Abusive relationships do not exist in a vacuum. Abusers exist at all income levels, even in high net-worth couples. It has been described as a crystal prison because high net-worth abusers often use money to trap their victims. And, sometimes, the Loudoun County victims think that once they leave that the abuse will end.
Will the abuse end at divorce?
The unfortunate answer is probably not. While you may not experience the same kind of physical abuse as you did during the marriage, abusers, usually, find new ways to abuse their soon-to-be ex-spouses. In fact, according to researchers, over 90% of abuse victims report ongoing victimization well after they leave, sometimes, happening decades after a divorce.
A common attribute of most abusers is that they take over the finances, and even if you had a great high-paying career, your spouse likely convinced you to leave it. They want you financially isolated and dependent on them. This will not change when you leave.

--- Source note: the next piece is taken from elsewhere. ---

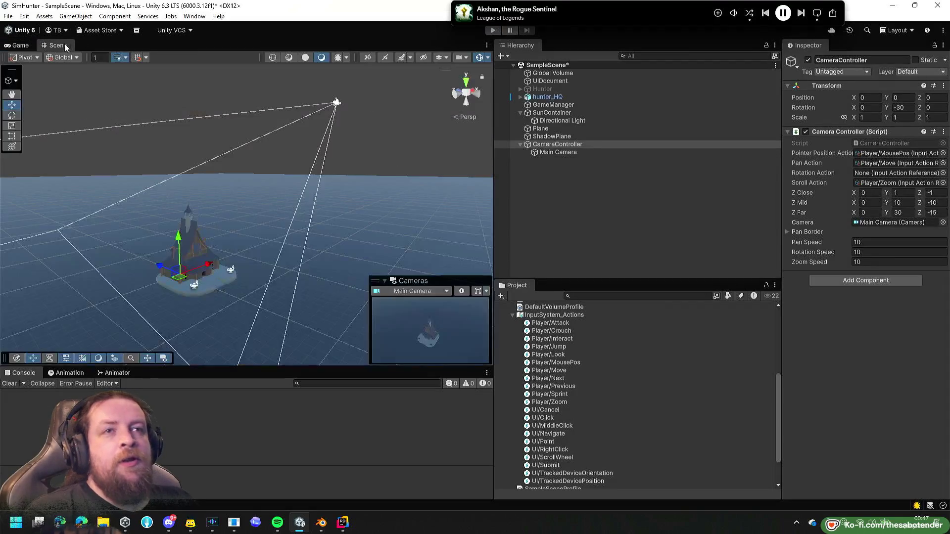
{"action": "double_click", "coordinate": [565, 402]}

If you plan on using a credit card or bank account that is in your spouse’s name (even if it is a joint account), they will liquidate and close accounts immediately. They will try to have you taken off account the accounts. He may even try to take out multiple credit cards and loans in your name to cause your credit score to drop. If you planned on staying at a vacation or second property, they may change the electronic codes to all your properties to keep you out.

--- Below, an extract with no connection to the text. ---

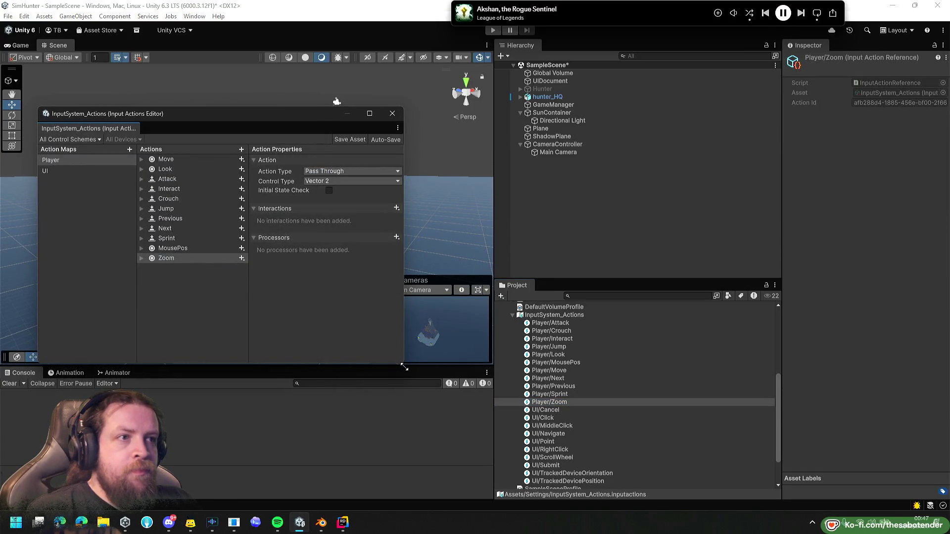
{"action": "left_click_drag", "start_coordinate": [403, 363], "coordinate": [621, 444]}
{"action": "left_click", "coordinate": [58, 170]}
{"action": "left_click", "coordinate": [141, 228]}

Speaking of locking you out; if you do not have a key or proof of residency, they may call the police on you too. If they find out about your escape plan, they could file a protective order against you before you are able. They could begin to file child abuse claims against you as well. They want to flip the script to make you the aggressor.

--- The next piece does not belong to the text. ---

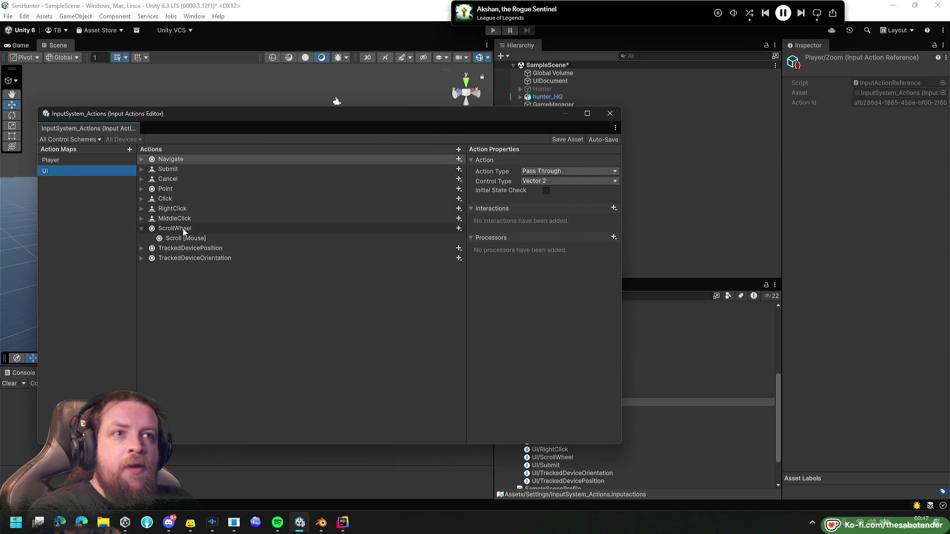
{"action": "left_click", "coordinate": [191, 240]}
{"action": "key", "text": "Down"}
{"action": "key", "text": "Up"}
{"action": "key", "text": "Up"}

If you do not have access to your family’s finances, then your soon-to-be ex-spouse may begin to hide assets. Cryptocurrency has been a huge help to these wrongdoers as they can move cash into cryptocurrency that can then disappear. They may also begin making large purchases of illiquid assets, like artwork and antiques. This is an attempt to greatly reduce the cash available to split.
The key is planning
For our Washington, D.C., area readers, this post is not to make you feel hopeless. Instead, this post is to empower you with foreknowledge. Knowing what they will do empowers you to plan for it, and take steps to mitigate that potential, future abuse.